F and I have been in the middle of moving for the past two weeks; it has been grueling and stressful and messy, and exhausting both physically and mentally. In the midst of all that, it’s easy for me to become grumpy, but instead I want to try to cultivate gratitude: gratitude that we were able to buy a nice house, gratitude that we had a beautiful apartment for the past two years and the means to fill it with so much cool stuff, gratitude that I’m doing this with an amazingly wonderful partner, gratitude for the good friends who carried heavy boxes when they were expressly told they wouldn’t have to carry heavy boxes, and gratitude for our parents, who take us shopping at Lowe’s for home improvement materials and freely give their time and energy to help us.
When I am tired and sweaty and filthy, and itchy from my dozen bug bites and the thick layer of bug repellent chemicals on my skin, and annoyed at the fact that the seller didn’t disclose that our yard is apparently some sort of wildlife sanctuary for virulent nasty little bastard insects, I can work on being grateful to have a big yard and strong arms to work with. (I’m working on practicing ahimsa towards the bugs, but that’s a little harder.) When I can’t stop thinking about the million things I need to do this week, at home and at the office and to prepare for my upcoming yoga weekend, I need to practice acceptance of the fact that the train broke down and there’s nothing I can do about it but sit there on the broken train and wait, and practice non-attachment to the results.
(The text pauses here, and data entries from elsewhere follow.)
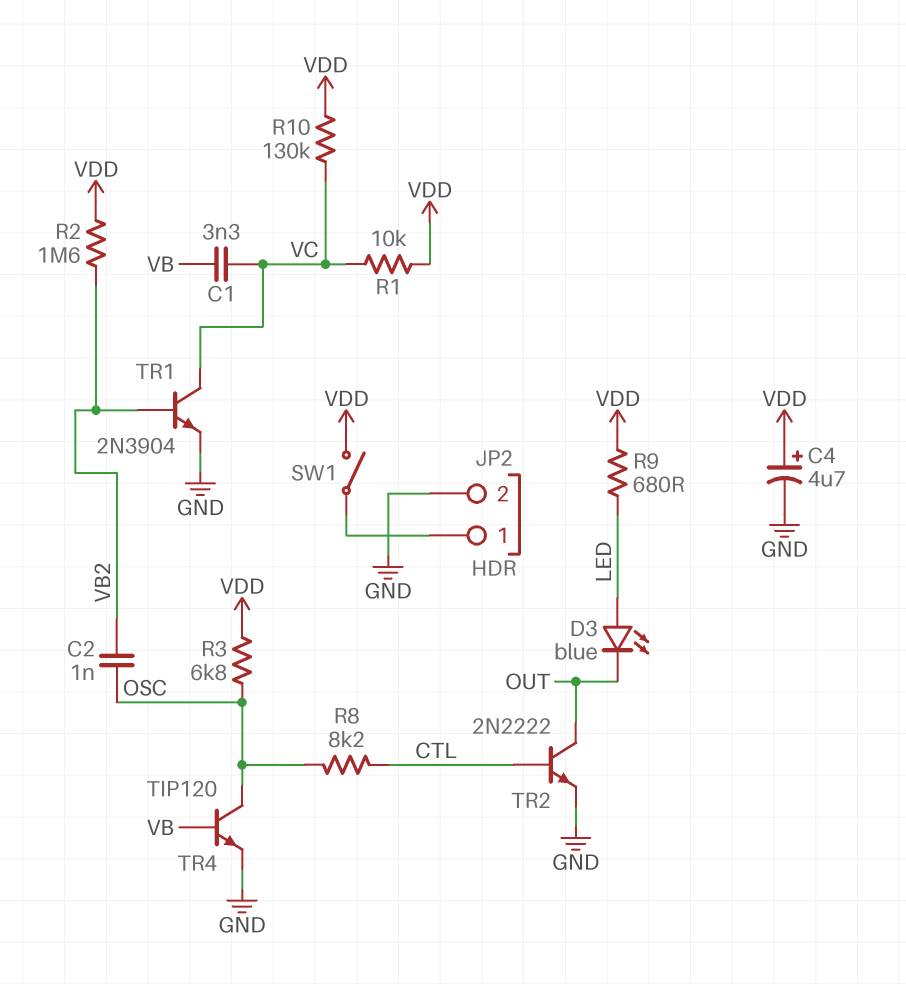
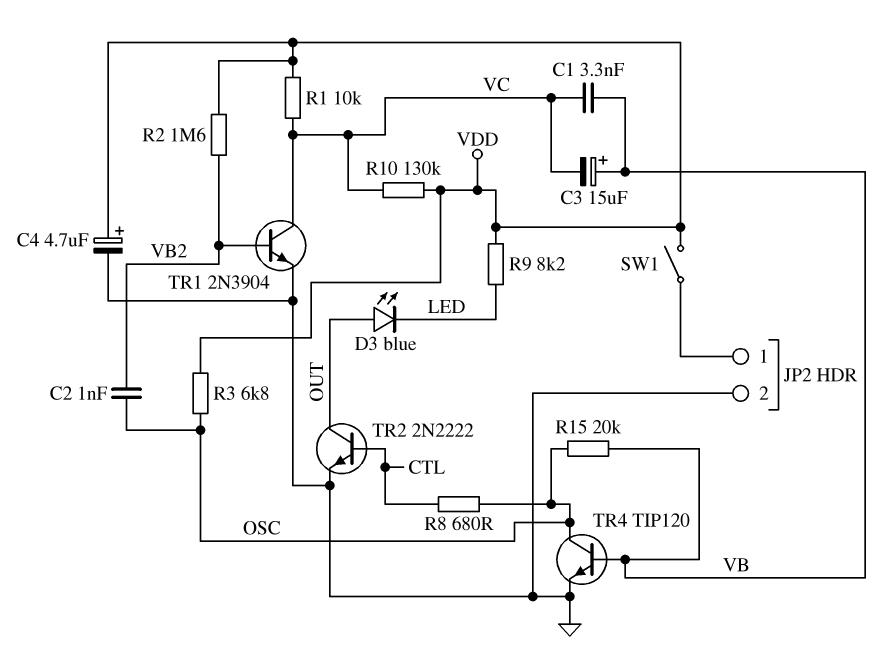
C3: none -> 15uF (plus VB, minus VC)
D3: LED blue (A LED, K OUT) -> LED blue (A OUT, K LED)
R8: 8.2k (CTL, OSC) -> 680 (CTL, OSC)
R9: 680 (LED, VDD) -> 8.2k (LED, VDD)
R15: none -> 20k (OSC, VB)

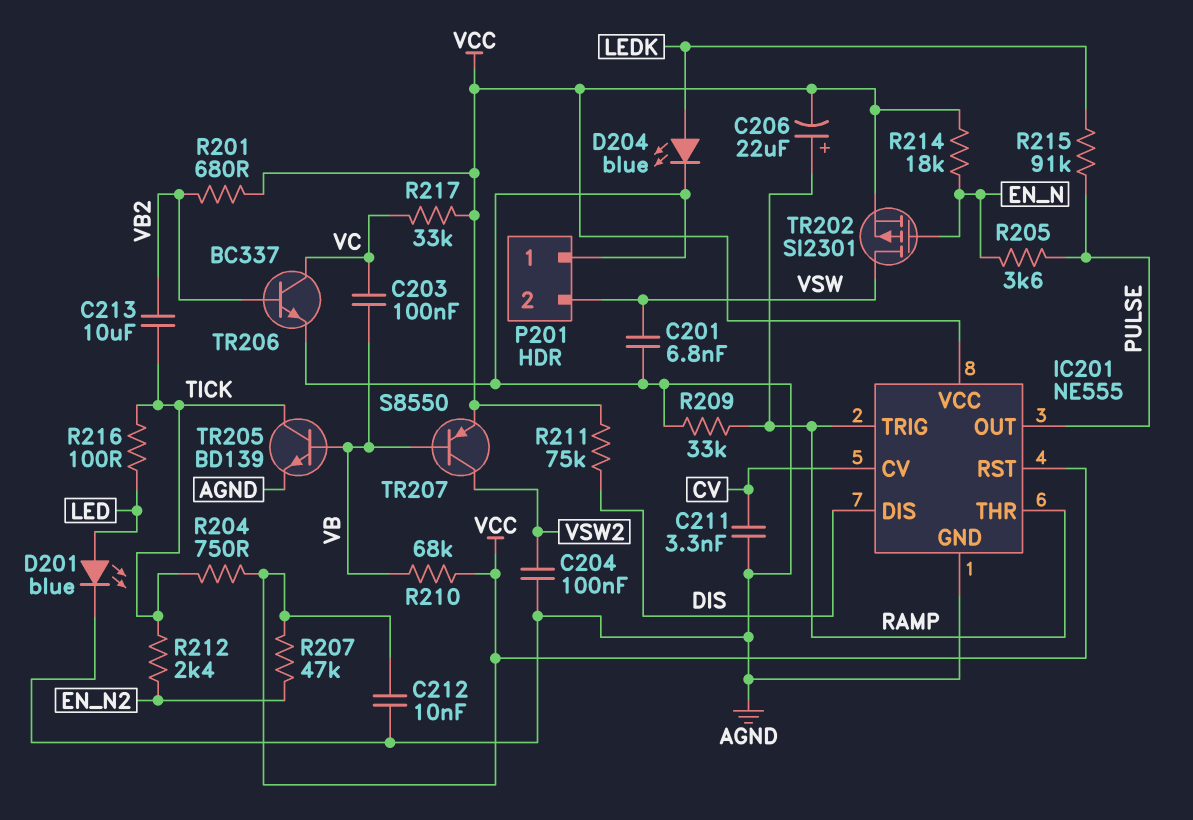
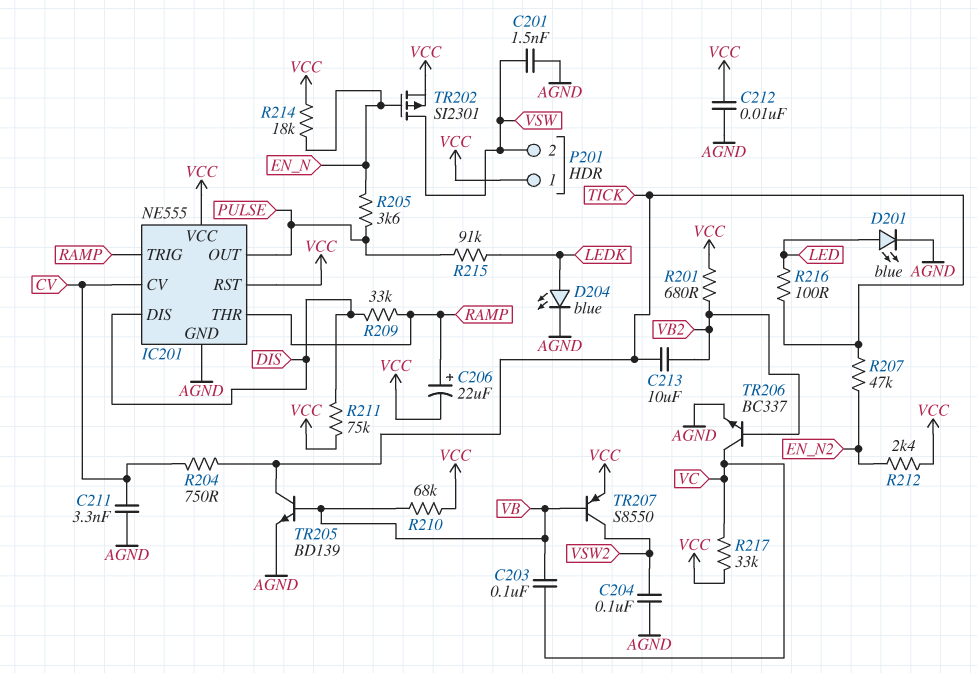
C201: 6.8nF (AGND, VSW) -> 1.5nF (AGND, VSW)
P201 pin 1: AGND -> VCC
R204: 750 (TICK, VCC) -> 750 (CV, TICK)
R207: 47k (EN_N2, VCC) -> 47k (EN_N2, TICK)
R209: 33k (AGND, RAMP) -> 33k (DIS, RAMP)
R212: 2.4k (EN_N2, TICK) -> 2.4k (EN_N2, VCC)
It doesn’t do any good to blame myself for not getting ready in time for the early train, or for not planning better or packing better; I am where I am right now, and blaming and whining won’t do me any good, but making the best of things will make me more content with the situation. In all of this, I’ll get there when I get there. In the meantime, I can try to make my chaotic, messy life into something beautiful by my actions.